Where can I find land management businesses for sale?

Rejigg lists land management and surveying businesses that have been individually sourced and vetted. You can browse land management businesses for sale on Rejigg and connect directly with owners. No broker taking a percentage, and listings include financials and team details so you can filter for what matches your criteria.

How do professional licenses factor into buying a land management business?

Professional licenses like registered land surveyor credentials belong to individuals, not companies. The business stays compliant only if a credentialed professional remains on staff after closing. The best acquisitions have a second licensed professional already in the business so you are not buying a credential that walks out the door. Ask for a simple chart showing every license, who holds it, when it expires, and what it enables the business to do.

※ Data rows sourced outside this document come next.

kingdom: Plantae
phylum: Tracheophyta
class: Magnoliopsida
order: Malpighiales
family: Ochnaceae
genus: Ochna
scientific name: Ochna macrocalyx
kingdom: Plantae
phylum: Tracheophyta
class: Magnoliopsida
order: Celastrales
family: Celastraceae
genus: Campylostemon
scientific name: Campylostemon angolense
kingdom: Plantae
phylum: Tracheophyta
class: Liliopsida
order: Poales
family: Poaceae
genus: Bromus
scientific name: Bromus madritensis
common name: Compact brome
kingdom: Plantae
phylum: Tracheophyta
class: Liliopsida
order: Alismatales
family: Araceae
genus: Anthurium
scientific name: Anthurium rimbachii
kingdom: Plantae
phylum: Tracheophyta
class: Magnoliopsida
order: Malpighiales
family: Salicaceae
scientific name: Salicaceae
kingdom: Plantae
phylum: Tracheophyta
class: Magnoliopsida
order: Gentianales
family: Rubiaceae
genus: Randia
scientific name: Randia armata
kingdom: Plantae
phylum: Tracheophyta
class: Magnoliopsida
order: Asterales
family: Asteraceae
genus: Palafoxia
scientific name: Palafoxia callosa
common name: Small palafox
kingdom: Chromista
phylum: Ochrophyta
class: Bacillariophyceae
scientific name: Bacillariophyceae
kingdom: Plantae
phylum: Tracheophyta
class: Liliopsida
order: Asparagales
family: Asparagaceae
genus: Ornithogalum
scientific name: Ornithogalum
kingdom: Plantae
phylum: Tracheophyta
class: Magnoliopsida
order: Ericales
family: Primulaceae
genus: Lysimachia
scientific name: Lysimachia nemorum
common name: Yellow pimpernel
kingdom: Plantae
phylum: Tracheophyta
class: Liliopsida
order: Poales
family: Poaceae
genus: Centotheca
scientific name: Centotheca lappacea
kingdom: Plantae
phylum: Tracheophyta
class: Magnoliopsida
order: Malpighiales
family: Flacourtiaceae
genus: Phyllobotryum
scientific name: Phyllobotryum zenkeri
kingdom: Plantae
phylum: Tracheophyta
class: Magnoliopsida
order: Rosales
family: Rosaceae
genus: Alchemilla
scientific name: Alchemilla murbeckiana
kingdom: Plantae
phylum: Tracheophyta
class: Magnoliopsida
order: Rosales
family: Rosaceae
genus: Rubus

What is the difference between contract and project revenue in a land management company?

Contract revenue, think on-call agreements with water authorities, municipalities, or annual monitoring programs, comes back automatically and is much more predictable. Project revenue tied to construction activity or one-time development work can be strong but fluctuates with market conditions. Buyers consistently get more excited about businesses where at least half of revenue is contract-based. Ask for three years of revenue split by type so you can see the pattern clearly before you dig deeper.